Data for this exercise:
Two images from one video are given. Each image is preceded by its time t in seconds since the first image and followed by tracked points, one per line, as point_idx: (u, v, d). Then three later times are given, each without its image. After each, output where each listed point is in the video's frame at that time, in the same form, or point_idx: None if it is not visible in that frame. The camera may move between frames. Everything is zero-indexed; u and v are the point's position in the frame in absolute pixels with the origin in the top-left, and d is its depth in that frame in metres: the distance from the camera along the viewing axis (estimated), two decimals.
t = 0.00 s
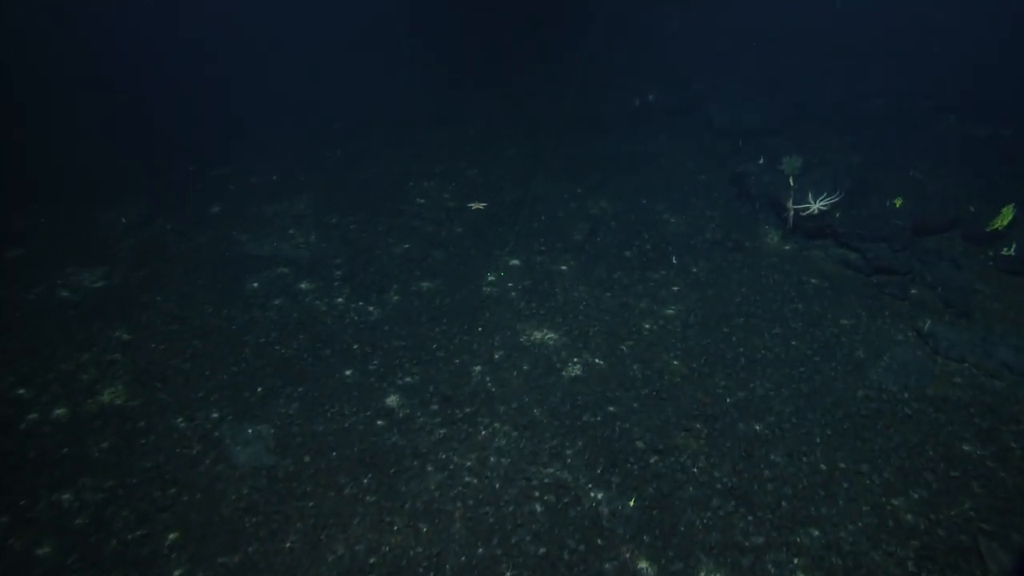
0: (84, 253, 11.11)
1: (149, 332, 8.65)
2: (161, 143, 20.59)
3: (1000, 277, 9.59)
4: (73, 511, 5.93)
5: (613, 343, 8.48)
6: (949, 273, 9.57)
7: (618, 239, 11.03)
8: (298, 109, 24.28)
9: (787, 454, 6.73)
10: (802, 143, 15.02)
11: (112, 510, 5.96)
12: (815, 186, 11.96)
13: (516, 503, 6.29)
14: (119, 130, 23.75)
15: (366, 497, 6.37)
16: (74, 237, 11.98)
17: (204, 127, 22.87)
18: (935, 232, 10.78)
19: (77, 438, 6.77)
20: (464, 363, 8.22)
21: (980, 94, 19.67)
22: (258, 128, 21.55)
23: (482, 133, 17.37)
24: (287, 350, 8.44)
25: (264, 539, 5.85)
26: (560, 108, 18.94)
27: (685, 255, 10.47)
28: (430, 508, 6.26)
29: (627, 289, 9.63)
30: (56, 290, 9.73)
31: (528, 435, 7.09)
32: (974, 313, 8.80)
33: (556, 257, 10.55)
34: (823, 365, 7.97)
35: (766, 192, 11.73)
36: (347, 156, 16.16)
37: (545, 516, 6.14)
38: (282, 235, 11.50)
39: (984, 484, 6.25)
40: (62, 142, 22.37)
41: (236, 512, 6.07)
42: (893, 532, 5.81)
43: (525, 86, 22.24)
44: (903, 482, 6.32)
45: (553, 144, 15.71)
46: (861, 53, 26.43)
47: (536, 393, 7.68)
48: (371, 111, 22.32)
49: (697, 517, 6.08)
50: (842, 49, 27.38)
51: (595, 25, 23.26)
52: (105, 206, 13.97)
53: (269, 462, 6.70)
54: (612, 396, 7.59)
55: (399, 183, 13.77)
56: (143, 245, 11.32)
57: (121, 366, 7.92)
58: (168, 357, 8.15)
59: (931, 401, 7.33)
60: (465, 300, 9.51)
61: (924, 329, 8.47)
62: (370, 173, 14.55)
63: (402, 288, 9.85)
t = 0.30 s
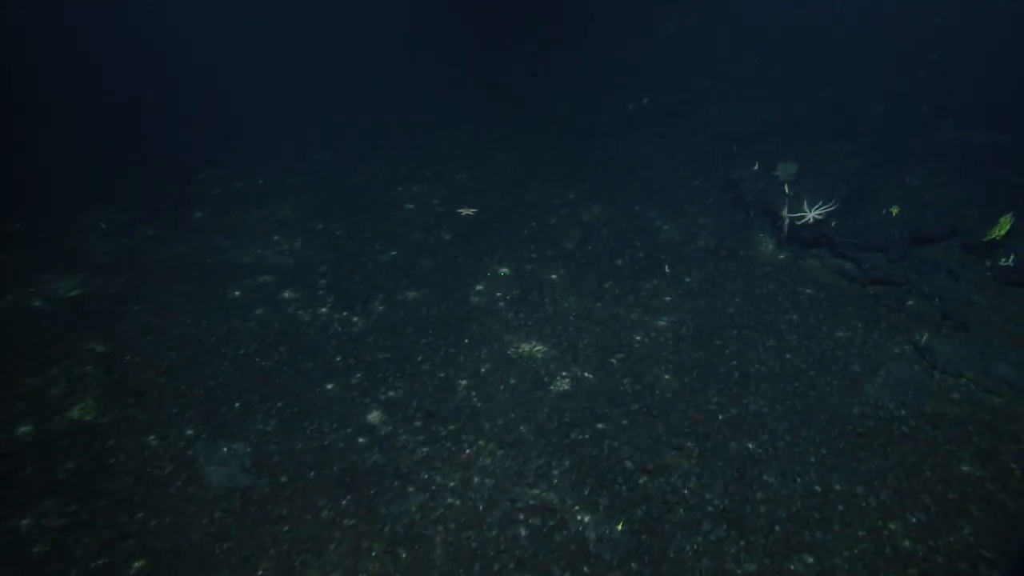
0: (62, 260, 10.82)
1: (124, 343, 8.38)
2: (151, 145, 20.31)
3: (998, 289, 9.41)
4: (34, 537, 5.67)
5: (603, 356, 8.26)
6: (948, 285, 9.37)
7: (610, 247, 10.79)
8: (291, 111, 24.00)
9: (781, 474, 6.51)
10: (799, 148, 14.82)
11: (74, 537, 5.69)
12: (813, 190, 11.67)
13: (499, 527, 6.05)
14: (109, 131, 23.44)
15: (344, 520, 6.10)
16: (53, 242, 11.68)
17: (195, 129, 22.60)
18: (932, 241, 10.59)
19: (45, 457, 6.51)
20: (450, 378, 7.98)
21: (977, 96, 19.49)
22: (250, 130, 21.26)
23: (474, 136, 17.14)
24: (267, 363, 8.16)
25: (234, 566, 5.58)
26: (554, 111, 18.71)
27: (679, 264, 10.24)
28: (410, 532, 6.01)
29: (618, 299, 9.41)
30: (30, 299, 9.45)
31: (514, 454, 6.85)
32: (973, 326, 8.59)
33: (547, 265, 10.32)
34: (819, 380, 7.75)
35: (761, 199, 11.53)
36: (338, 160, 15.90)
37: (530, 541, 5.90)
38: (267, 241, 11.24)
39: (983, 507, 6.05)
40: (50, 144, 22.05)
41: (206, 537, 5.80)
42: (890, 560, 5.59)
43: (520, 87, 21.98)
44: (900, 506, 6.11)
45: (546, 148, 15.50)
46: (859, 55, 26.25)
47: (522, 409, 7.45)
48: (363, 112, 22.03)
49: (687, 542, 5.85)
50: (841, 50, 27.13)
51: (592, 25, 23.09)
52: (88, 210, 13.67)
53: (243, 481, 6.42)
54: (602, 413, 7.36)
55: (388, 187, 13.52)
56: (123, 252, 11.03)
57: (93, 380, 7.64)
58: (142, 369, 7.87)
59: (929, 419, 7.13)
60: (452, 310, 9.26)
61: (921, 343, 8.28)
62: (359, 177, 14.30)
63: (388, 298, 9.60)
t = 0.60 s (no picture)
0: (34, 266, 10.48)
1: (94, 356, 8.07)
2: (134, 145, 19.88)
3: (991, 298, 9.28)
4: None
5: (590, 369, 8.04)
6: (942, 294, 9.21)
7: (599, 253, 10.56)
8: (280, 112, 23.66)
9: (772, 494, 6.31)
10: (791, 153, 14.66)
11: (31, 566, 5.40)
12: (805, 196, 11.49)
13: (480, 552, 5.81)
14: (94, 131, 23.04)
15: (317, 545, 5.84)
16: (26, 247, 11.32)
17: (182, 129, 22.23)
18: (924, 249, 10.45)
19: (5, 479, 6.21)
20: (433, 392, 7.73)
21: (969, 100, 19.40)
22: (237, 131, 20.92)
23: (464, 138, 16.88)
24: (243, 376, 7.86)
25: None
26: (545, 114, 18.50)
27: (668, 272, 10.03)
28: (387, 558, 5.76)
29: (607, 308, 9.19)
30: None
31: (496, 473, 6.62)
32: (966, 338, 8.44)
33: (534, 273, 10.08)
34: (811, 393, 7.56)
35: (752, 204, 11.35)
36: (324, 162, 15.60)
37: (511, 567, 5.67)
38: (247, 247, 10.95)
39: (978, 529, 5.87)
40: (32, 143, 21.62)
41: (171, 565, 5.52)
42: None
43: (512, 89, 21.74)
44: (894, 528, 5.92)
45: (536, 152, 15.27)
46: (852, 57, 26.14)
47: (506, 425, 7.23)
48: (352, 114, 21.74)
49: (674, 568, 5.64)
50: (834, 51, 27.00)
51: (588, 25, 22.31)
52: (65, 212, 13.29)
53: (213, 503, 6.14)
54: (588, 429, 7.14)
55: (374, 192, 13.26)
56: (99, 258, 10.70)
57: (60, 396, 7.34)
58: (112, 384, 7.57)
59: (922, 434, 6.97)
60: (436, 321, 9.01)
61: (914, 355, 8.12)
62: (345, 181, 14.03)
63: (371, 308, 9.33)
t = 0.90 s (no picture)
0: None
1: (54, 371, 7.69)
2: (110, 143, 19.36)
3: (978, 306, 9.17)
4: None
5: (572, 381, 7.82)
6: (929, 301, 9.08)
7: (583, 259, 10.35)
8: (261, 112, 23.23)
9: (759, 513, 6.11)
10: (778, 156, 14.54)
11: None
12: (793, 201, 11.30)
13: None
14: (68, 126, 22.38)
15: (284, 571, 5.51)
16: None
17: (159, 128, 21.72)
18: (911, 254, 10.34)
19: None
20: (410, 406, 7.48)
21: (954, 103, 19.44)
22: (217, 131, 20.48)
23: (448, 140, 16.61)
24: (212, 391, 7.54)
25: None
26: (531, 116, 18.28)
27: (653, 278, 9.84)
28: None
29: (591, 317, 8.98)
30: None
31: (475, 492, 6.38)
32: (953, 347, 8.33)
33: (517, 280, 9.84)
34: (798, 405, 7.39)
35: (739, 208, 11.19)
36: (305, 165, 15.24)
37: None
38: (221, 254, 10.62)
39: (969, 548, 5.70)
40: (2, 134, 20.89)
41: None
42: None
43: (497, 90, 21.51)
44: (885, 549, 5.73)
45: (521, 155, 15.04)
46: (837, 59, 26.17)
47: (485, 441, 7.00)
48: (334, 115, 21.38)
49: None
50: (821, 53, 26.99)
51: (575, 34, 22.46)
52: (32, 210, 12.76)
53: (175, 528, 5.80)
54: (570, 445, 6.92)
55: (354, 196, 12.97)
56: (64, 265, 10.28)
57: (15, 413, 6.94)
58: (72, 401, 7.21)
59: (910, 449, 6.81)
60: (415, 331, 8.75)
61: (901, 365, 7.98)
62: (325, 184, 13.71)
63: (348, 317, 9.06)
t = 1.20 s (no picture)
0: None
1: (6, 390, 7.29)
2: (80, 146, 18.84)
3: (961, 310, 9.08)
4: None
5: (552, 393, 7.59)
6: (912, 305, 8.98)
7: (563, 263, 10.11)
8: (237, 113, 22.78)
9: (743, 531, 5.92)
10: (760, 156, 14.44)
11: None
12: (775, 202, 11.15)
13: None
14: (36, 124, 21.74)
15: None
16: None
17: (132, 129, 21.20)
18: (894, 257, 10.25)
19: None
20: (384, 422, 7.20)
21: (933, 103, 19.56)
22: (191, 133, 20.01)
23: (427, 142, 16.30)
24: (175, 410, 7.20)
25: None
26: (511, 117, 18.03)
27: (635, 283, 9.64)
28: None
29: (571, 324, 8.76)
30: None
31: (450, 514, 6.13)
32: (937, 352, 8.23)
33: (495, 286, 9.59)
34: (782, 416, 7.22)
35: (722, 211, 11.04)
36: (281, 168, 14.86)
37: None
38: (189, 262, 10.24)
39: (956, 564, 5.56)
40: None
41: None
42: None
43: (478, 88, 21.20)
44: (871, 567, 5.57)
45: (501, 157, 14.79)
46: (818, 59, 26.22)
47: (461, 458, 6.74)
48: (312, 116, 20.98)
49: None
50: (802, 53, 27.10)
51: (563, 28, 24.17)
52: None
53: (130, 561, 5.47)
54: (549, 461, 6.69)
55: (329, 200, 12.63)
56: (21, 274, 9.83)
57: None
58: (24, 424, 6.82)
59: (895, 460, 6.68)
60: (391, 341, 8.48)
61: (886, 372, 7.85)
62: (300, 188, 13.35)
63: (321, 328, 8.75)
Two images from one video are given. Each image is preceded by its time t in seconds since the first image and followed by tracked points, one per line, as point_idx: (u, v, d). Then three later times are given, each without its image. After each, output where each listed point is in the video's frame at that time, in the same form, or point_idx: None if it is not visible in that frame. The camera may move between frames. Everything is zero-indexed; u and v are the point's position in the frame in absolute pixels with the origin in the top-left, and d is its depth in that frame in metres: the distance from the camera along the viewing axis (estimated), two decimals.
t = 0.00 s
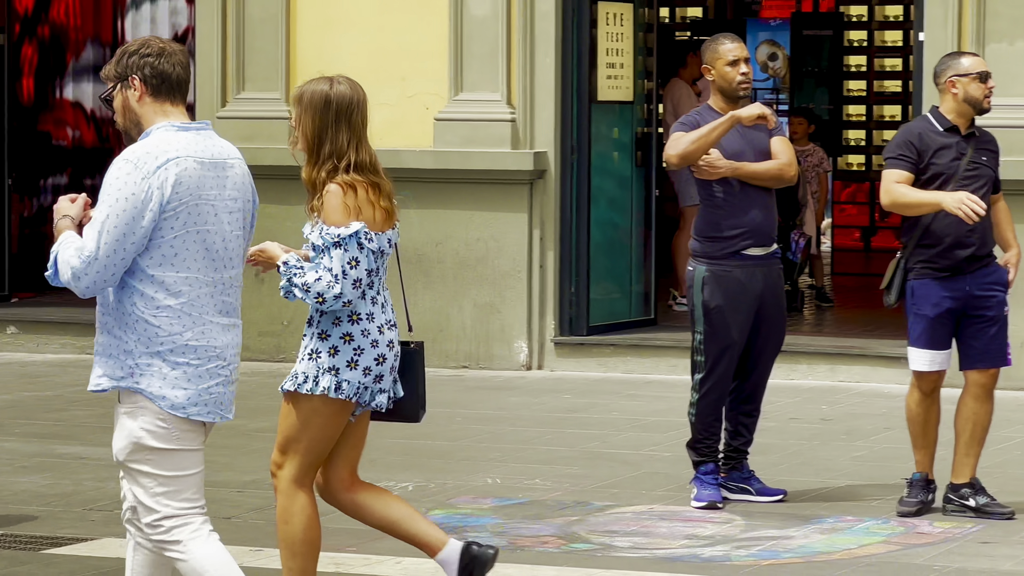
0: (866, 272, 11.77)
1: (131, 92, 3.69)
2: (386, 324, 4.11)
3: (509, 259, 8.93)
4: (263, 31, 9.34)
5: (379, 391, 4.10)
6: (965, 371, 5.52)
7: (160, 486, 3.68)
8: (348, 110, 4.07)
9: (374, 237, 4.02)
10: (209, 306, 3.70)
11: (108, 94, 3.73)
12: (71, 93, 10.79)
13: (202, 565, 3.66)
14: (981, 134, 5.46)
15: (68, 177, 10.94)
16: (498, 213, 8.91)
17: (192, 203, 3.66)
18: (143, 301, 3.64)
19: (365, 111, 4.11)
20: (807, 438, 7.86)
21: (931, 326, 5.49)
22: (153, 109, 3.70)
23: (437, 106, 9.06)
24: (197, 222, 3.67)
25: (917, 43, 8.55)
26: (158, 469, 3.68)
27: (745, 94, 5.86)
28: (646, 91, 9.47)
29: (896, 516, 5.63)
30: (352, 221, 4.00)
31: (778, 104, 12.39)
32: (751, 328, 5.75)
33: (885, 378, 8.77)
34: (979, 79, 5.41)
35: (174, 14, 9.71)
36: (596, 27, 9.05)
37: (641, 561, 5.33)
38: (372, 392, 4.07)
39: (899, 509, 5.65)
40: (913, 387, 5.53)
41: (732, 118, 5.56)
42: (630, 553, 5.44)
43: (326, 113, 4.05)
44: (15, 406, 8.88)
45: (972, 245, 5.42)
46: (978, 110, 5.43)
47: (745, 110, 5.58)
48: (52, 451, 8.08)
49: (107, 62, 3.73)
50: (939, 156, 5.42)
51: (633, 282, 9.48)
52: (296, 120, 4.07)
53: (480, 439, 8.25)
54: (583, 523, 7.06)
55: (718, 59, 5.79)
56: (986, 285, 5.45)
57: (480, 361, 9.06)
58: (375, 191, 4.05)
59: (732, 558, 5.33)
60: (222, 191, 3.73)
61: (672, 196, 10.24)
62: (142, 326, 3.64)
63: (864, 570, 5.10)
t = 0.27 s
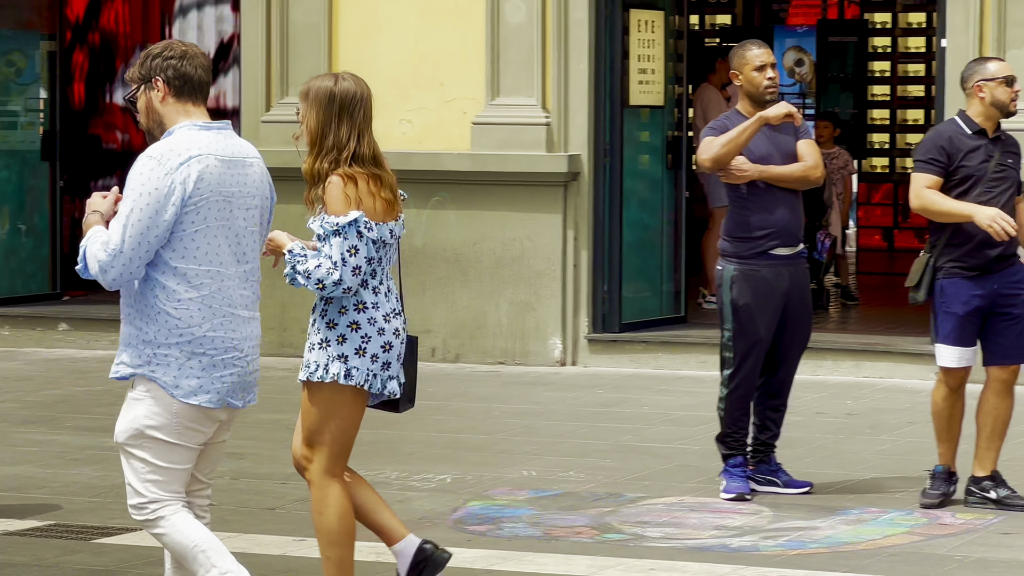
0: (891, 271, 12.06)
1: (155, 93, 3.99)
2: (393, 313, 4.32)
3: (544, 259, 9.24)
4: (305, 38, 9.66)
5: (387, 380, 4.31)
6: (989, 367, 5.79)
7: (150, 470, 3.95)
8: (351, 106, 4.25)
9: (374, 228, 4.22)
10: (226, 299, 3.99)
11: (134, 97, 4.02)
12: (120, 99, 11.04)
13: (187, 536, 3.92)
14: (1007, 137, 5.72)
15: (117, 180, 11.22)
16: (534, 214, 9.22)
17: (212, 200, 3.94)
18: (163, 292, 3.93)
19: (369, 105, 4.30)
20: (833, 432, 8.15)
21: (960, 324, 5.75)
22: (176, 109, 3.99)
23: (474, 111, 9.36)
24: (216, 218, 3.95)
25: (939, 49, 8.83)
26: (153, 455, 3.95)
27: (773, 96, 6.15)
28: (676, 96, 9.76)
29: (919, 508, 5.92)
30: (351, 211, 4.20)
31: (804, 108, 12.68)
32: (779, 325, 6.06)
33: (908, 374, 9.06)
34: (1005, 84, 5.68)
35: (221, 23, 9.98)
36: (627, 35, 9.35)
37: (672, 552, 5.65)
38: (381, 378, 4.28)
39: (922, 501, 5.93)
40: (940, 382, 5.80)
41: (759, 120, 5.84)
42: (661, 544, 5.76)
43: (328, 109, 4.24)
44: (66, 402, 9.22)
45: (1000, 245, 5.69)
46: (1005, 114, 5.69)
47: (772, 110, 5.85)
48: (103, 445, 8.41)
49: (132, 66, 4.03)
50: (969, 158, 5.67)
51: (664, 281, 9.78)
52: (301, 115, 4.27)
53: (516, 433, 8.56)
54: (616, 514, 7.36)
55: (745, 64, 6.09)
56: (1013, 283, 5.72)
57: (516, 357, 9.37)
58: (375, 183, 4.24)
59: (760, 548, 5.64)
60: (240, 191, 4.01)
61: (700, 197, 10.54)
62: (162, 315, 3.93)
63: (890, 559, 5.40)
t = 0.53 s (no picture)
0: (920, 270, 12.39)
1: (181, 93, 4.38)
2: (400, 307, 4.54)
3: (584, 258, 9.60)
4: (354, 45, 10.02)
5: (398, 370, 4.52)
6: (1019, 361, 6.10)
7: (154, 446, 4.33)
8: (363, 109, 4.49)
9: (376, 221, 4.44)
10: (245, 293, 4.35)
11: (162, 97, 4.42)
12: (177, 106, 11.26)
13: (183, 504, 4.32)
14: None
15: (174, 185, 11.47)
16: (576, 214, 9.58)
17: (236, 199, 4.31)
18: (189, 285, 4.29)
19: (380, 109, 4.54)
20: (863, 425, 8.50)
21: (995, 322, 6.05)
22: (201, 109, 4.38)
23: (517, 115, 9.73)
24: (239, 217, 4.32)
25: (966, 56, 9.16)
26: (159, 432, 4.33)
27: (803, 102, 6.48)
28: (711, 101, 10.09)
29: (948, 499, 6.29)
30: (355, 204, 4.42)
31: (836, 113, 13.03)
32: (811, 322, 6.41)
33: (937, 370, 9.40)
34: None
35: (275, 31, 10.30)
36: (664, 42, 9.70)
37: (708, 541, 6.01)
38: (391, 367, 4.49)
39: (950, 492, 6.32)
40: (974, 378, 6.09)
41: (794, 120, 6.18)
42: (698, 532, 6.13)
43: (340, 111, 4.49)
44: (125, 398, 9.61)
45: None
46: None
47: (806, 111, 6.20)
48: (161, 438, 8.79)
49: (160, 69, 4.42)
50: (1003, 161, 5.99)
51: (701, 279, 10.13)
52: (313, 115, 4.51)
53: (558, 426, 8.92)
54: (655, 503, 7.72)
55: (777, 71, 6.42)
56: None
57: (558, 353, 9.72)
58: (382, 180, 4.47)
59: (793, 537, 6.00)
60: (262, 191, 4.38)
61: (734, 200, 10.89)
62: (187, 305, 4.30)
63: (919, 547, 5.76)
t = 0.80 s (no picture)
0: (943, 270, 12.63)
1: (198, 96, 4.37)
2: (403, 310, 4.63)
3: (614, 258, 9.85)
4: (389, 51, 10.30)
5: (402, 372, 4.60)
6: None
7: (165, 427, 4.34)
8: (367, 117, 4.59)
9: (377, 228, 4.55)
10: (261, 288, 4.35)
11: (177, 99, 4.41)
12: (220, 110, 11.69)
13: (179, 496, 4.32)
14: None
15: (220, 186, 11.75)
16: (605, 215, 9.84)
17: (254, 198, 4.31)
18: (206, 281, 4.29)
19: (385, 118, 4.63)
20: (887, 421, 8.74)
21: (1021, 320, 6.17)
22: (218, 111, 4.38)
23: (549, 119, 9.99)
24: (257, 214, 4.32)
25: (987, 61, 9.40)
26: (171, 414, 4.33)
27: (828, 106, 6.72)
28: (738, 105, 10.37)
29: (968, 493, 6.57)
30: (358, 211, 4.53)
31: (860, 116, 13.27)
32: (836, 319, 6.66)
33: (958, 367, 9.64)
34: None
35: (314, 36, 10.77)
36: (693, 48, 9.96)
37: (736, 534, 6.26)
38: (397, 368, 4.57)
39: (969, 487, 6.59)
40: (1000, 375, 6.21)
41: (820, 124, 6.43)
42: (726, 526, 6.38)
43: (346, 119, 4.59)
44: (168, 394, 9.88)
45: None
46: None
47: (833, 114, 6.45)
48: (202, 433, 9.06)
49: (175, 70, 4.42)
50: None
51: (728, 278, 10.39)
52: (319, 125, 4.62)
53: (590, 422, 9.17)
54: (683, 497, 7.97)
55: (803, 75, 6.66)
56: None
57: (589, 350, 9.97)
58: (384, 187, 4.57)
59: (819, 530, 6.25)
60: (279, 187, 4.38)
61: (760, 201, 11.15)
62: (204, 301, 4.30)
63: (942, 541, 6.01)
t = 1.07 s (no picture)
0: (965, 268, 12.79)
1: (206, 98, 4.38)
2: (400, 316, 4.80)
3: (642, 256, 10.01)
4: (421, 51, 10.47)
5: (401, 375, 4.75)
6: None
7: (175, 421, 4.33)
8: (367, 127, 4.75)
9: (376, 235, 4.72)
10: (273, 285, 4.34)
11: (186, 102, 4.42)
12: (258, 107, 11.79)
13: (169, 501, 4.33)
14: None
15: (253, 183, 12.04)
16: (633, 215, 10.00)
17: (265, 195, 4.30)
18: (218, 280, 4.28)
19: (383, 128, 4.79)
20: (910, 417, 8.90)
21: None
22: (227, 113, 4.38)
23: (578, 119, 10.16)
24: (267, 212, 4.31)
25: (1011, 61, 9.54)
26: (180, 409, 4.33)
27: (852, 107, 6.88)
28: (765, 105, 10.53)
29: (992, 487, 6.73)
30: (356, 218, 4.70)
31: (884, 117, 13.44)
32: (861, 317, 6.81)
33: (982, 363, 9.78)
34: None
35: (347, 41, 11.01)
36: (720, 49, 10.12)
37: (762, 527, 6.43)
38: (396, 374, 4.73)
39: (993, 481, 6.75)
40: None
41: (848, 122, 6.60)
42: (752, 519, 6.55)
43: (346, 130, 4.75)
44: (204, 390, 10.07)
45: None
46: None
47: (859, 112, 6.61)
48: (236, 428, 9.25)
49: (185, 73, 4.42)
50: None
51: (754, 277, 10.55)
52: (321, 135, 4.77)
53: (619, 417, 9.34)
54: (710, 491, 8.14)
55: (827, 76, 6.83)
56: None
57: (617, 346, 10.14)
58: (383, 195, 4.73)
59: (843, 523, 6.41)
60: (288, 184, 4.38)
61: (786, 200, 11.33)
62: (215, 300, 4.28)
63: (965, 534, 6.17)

What you should do: The answer is the lines above between the line holding "10: (226, 299, 3.99)" and the line holding "56: (1013, 283, 5.72)", inclusive, each written out exactly, and no others.

Result of the exercise:
10: (226, 299, 3.99)
11: (134, 97, 4.02)
12: (120, 99, 11.04)
13: (187, 536, 3.92)
14: (1007, 137, 5.72)
15: (117, 180, 11.22)
16: (534, 214, 9.22)
17: (212, 200, 3.94)
18: (163, 292, 3.93)
19: (369, 105, 4.30)
20: (833, 432, 8.15)
21: (960, 324, 5.75)
22: (176, 109, 3.99)
23: (474, 111, 9.36)
24: (216, 218, 3.95)
25: (939, 49, 8.83)
26: (153, 455, 3.95)
27: (773, 96, 6.15)
28: (676, 96, 9.76)
29: (919, 508, 5.92)
30: (351, 211, 4.20)
31: (804, 108, 12.68)
32: (779, 325, 6.06)
33: (908, 374, 9.06)
34: (1005, 84, 5.68)
35: (221, 23, 9.98)
36: (627, 35, 9.35)
37: (672, 552, 5.65)
38: (381, 378, 4.28)
39: (922, 501, 5.93)
40: (940, 382, 5.80)
41: (759, 120, 5.84)
42: (661, 544, 5.76)
43: (328, 109, 4.24)
44: (66, 402, 9.22)
45: (1000, 245, 5.69)
46: (1005, 114, 5.69)
47: (772, 110, 5.85)
48: (103, 445, 8.41)
49: (132, 66, 4.03)
50: (969, 158, 5.67)
51: (664, 281, 9.78)
52: (301, 115, 4.27)
53: (516, 433, 8.56)
54: (616, 514, 7.36)
55: (745, 64, 6.09)
56: (1013, 283, 5.72)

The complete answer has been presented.